Editor's Introduction by Melissa S. Dale

Within this issue, we share three examples of the latest research on cultures of dress, clothing, fashion and the formation of identity in the Asia Pacific region. These articles reveal the innovative work that scholars are currently pursuing in this area of research, ranging from the history of the tattooing in Japan, to fashion exchange between China and Mozambique, to the phenomena known as cosplay.

Fashioning Tattooed Bodies: An Exploration of Japan's Tattoo Stigma by John M. Skutlin

This article uses a cultural anthropological approach to examine tattooing stigma in contemporary Japan, particularly in terms of how the stigma has developed and how tattooed individuals engage in various legitimation maneuvers to cope with it. Tattooing has a long history in Japan, and tattoo culture saw a major efflorescence in the Edo period (1603-1868). However, unlike many Western countries, where most tattoos are widely accepted as expressions of individual style and aesthetics, a confluence of historical and cultural factors have resulted in a general antipathy to the practice in Japan, particularly due to its association with yakuza organized crime groups. As increasing numbers of young people go under the needle for what they see as artistic “fashion tattoos,” reconciliatory strategies must be deployed in order to maintain social cohesion and assure adherence to group norms even while violating them. Through historical accounts and ethnographic data, this paper thus elucidates the complicated nature of stigma in Japan and the specific ways in which individuals fashion both their bodies and their strategies to legitimize themselves, showing how efforts to conceal tattoos – even when only partially successful – can be an effective means of reconciling themselves with the general society around them.

"It Is Good to Have Something Different": Mutual Fashion Adaptation in the Context of Chinese Migration to Mozambique by Johanna Von Pezold

Based on ethnographic field research in the Mozambican capital Maputo, this article explains why and how contemporary Chinese migrants and Mozambicans adopt elements of each other’s fashion. Due to their variety and good quality-price ratio, Chinese fashion products are increasingly well-received by Mozambicans. In search of novel additions to their own style, both Chinese and Mozambicans become attracted by the exotic appeal of what they consider “typical” of the other culture. Unlike the situation in many colonial and post-colonial contexts, Chinese-Mozambican fashion adaptation is motivated by the desire to achieve a novel, distinct, and fashionable individual look, rather than by the wish to express progressivity or employability. This study demonstrates that the adaptation of fashion elements in the Chinese-Mozambican context has specific characteristics that distinguish it from fashion exchanges between Western and non-Western countries.

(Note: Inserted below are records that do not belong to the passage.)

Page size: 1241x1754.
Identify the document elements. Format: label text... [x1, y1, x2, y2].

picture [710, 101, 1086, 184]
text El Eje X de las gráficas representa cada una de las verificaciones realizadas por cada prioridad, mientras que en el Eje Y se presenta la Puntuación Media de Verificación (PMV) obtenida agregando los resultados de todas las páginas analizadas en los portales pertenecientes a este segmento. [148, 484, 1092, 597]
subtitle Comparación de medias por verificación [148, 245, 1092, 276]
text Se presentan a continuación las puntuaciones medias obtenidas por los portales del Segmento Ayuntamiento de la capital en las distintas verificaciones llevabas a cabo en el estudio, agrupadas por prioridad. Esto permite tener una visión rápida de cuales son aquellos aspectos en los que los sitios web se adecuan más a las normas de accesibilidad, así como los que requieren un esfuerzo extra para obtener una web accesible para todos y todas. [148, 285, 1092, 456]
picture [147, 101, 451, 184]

Moreover, it shows that China indeed has “low” cultural soft power in the form of fashion.

Fashioning the Embodied Liminal/Liminoid Self: an Examination of the Dualities of Cosplay Phenomenon in East Asia by Anne Peirson-Smith

This paper will examine reasons for the rapidly developing cosplay phenomenon in East Asia by focusing on the cosplayer’s experience of the ritualized, embodied performance aspects of this contemporary play activity and its use or creation of liminal spaces and liminality to facilitate and accommodate it. Also, the paper will suggest that cosplay is a manifestation of the participatory need to fashion and inhabit new personal and social territories through the use of the fashioned body, aided by crafted artifacts, and undertaken in bounded play spaces. These practices enable the cosplayer to inhabit and occupy liminal zones, thereby transcending the pressures of their ordinary, everyday existence. This form of individual sense-making and collective agency is based on lived experience and situated practice, where the human body represents multiple discursive possibilities. This article intends to shed light on the motivations behind this type of spectacular dressing up or fashioned practice by offering an empirically based explanation of why given communities of practice spend their time and money on these sartorial behaviors. This article further hopes to advance knowledge about the reasons for dressing up in general, and for cosplay in particular.

Fashion, Identity, and Power in Modern Asia (2018), Kyunghee Pyun and Aida Yuen Wong, editors (Review) by Barbara Molony

In this issue's book review, Barbara Molony introduces us the Kyunghee Pyun and Aida Yuen Wong's edited volume, Fashion, Identity, and Power in Modern Asia (Palgrave Macmillan, 2018). Their collection of 14 essays explores "the intersection of Western clothing, accessories, hair fashions, and fabrics with existing local versions of those aspects of dress and representation of the body" through the themes of garments and uniforms, accessories, fabrics, and fashion styles.